◆ TASK REQUIREMENTS ◆
Reproduce the passage of the adversarial judgement module text that begins at the words "After the data" and stops after "the generated image.".

◆ DOCUMENT TEXT ◆
BEGIN
After the data generation module, the phase portraits will be sent to the judgement module which is the focus in this paper. In the judgement module, the adversarial EDE ConvNet is proposed to filter the illegal data. The whole neural network model is designed on the framework of GAN invented by Goodfellow et al. [17]. As an unsupervised algorithm, GAN have been applied to various applications [18]–​[23] because of its strong ability of learning data distribution. The basic idea of GAN is that the generator network $G$ and the discriminator network $D$ compete against each other in the training phase. Specifically, the generator network tries to learn the input data distribution and produce an image, then the discriminator network judges the authenticity (real or fake) of the generated image.
END
◆ GIVEN RECORDS ◆
BEGIN
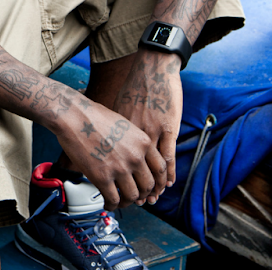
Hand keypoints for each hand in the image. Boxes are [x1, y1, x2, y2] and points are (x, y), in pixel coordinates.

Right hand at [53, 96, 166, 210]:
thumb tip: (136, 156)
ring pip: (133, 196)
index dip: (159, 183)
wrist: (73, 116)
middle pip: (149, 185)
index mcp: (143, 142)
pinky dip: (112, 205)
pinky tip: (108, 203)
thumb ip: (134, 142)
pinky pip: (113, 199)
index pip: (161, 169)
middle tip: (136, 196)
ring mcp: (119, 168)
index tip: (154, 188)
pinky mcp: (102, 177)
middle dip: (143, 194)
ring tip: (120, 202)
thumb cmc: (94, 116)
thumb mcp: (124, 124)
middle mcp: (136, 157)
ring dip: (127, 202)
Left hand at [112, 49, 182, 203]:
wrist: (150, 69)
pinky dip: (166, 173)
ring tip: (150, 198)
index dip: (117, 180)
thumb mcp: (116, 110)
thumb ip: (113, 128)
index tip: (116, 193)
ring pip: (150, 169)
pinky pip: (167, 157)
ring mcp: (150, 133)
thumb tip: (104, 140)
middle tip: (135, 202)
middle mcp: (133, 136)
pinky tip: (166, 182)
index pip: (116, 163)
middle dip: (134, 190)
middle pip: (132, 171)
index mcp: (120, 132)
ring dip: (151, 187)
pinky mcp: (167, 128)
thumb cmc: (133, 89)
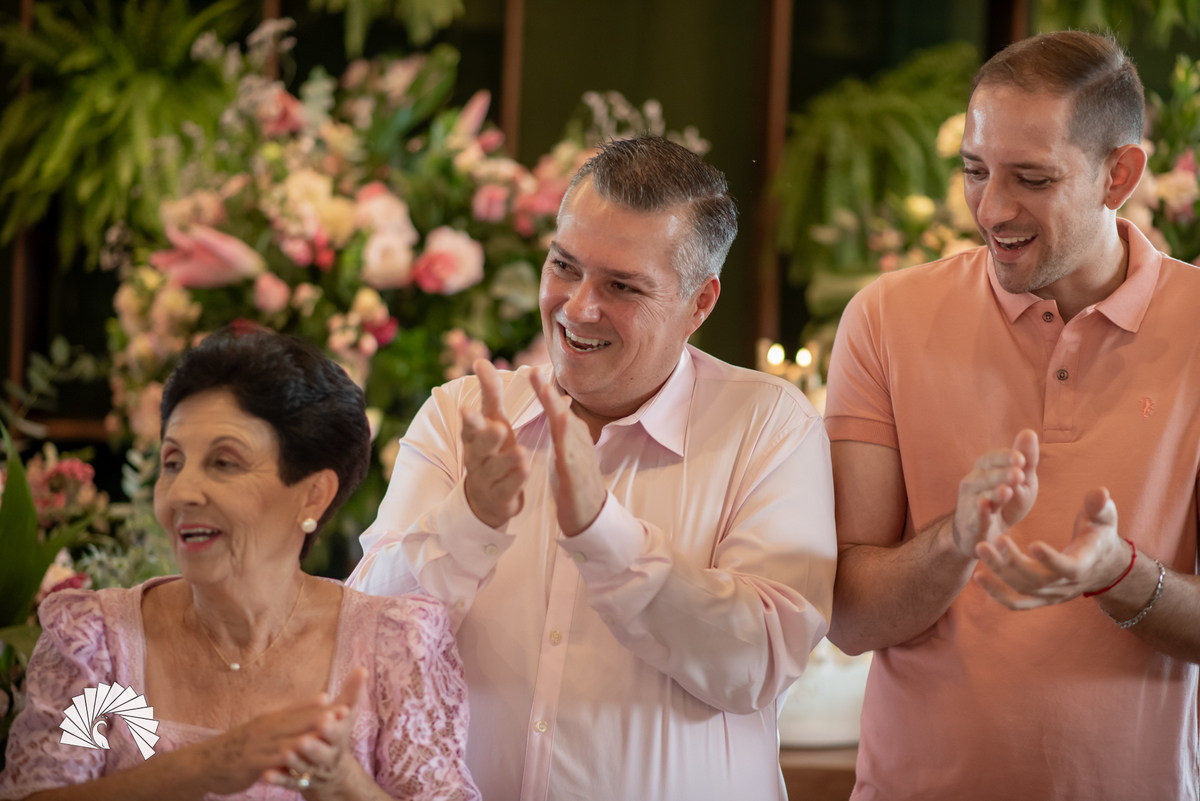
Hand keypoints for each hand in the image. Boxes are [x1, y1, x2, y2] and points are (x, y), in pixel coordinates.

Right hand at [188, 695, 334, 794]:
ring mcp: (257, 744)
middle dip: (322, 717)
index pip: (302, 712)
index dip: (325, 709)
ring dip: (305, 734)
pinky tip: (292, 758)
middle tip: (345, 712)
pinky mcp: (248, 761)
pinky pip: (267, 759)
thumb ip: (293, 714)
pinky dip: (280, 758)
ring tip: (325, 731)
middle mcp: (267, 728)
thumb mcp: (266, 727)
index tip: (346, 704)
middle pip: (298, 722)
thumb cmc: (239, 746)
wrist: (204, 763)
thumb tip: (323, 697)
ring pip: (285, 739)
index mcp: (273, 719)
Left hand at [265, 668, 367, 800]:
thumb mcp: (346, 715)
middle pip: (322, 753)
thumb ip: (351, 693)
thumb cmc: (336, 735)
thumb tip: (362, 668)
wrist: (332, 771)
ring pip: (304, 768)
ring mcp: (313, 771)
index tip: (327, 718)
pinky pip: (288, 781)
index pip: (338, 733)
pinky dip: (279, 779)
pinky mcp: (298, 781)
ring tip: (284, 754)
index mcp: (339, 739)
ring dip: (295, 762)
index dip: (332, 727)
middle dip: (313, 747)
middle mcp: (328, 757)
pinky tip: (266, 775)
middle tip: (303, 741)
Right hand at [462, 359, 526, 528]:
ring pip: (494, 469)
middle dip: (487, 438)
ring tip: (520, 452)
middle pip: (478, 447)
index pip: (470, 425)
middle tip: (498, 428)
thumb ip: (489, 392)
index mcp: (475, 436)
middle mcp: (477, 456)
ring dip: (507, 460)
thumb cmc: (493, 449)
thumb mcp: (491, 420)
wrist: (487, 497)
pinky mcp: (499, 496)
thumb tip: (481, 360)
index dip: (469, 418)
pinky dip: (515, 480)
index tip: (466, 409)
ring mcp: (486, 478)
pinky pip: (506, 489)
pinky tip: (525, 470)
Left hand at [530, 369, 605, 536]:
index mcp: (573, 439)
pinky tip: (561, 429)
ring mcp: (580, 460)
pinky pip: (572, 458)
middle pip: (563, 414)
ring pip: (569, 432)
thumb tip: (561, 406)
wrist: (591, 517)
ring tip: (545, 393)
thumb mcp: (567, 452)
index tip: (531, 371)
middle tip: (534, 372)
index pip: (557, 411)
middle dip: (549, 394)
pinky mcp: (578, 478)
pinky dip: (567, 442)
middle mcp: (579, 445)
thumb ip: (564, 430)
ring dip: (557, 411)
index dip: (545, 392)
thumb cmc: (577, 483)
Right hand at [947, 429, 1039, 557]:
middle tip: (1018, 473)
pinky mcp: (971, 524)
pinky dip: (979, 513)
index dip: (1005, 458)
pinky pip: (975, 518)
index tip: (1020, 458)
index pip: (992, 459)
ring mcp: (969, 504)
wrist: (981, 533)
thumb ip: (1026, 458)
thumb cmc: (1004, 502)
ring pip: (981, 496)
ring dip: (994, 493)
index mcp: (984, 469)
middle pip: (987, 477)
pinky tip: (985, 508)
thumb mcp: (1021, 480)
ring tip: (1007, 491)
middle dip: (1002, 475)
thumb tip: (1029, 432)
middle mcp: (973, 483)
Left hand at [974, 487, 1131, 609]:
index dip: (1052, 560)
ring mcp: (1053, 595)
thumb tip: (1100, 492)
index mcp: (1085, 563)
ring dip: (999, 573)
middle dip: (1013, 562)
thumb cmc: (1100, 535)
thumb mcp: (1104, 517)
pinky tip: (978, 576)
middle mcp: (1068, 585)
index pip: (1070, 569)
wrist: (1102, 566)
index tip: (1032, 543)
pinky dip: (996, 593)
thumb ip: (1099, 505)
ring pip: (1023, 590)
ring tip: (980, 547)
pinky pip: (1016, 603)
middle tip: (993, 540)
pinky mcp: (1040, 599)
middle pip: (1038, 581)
END
BEGIN
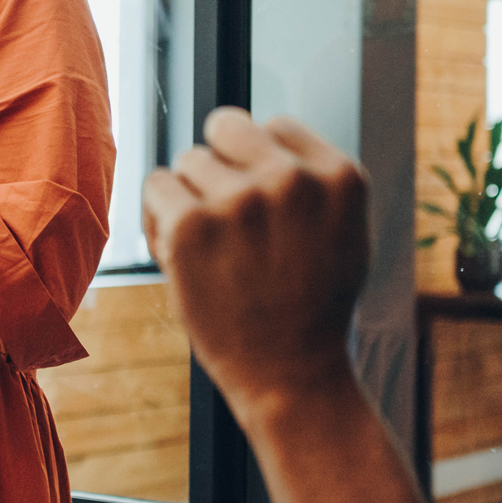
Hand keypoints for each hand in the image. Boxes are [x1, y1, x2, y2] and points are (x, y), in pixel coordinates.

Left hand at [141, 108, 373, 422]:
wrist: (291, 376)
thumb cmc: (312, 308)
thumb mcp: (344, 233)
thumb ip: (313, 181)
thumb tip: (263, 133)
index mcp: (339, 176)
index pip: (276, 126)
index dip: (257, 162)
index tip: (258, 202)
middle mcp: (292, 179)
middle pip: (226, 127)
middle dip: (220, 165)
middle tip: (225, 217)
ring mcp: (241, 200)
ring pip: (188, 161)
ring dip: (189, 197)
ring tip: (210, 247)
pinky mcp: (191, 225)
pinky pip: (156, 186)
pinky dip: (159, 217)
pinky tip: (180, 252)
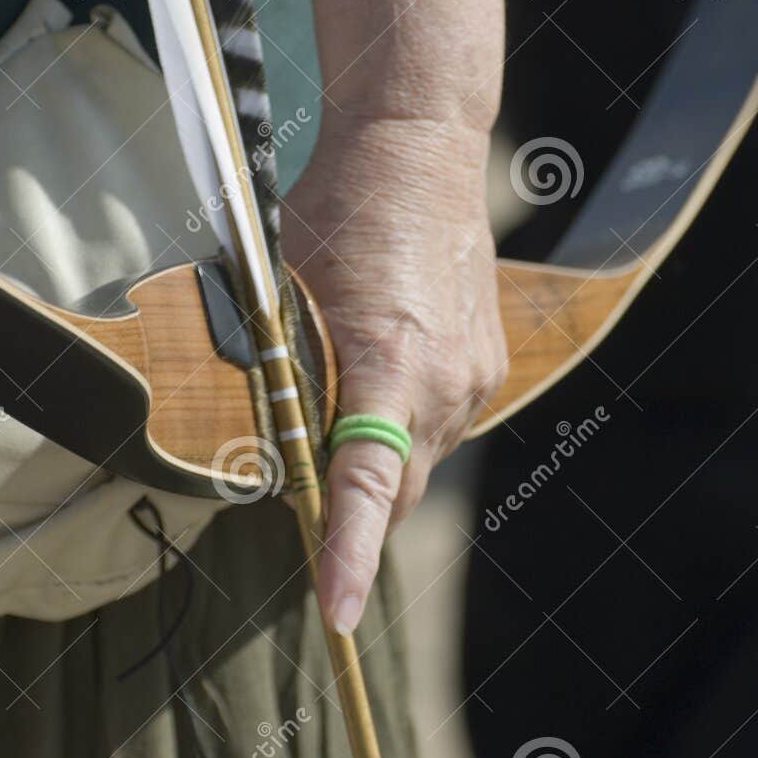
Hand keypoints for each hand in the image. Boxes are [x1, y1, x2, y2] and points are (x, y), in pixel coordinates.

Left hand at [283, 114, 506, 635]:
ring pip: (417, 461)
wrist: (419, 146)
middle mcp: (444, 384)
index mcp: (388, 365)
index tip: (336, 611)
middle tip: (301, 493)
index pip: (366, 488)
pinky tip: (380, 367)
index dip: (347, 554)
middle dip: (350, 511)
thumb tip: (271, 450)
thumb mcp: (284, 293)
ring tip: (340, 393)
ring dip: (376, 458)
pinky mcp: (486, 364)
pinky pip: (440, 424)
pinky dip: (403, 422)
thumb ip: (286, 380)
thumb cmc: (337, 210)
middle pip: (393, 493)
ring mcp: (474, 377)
END
◆ YOUR RESPONSE ◆
After the data generation module, the phase portraits will be sent to the judgement module which is the focus in this paper. In the judgement module, the adversarial EDE ConvNet is proposed to filter the illegal data. The whole neural network model is designed on the framework of GAN invented by Goodfellow et al. [17]. As an unsupervised algorithm, GAN have been applied to various applications [18]–​[23] because of its strong ability of learning data distribution. The basic idea of GAN is that the generator network $G$ and the discriminator network $D$ compete against each other in the training phase. Specifically, the generator network tries to learn the input data distribution and produce an image, then the discriminator network judges the authenticity (real or fake) of the generated image.